Dataset entries
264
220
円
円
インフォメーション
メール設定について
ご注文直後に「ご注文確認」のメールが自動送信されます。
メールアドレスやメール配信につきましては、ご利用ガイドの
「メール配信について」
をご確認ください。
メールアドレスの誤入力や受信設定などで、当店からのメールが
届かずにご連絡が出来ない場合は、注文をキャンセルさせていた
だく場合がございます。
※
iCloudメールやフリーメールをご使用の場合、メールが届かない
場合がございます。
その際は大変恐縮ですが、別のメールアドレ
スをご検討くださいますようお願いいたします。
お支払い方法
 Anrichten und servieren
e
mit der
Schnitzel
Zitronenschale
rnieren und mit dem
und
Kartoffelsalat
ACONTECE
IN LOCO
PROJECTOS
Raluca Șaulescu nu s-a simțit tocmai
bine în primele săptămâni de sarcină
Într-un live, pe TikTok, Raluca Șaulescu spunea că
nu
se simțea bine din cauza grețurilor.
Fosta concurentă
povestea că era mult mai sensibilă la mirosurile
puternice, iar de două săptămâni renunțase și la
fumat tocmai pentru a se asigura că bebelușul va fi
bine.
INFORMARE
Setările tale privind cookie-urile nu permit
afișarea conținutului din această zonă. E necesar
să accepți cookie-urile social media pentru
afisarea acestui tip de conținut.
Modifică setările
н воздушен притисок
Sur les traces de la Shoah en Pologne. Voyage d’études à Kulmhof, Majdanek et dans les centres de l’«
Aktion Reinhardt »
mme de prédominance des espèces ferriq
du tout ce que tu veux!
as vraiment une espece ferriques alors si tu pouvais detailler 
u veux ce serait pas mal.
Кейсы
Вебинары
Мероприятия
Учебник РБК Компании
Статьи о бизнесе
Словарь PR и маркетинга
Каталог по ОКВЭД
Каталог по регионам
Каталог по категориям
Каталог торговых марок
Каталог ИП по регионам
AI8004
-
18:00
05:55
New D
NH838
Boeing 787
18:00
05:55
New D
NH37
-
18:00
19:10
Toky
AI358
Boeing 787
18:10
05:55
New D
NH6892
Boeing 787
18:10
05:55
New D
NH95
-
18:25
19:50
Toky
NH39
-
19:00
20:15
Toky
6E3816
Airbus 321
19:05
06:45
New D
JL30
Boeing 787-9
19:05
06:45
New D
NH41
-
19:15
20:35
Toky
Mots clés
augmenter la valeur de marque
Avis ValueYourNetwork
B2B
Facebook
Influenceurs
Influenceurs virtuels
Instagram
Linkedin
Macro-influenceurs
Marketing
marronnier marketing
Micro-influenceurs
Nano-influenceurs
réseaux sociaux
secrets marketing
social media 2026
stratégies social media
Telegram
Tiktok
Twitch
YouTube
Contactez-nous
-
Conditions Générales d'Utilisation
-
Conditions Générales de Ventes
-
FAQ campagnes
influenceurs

Your assignment:
In the data above, retype exactly and only the lines between the one holding "du tout ce que tu veux!" and the one holding "Каталог торговых марок", inclusive.

Solution for this task:
du tout ce que tu veux!
as vraiment une espece ferriques alors si tu pouvais detailler 
u veux ce serait pas mal.
Кейсы
Вебинары
Мероприятия
Учебник РБК Компании
Статьи о бизнесе
Словарь PR и маркетинга
Каталог по ОКВЭД
Каталог по регионам
Каталог по категориям
Каталог торговых марок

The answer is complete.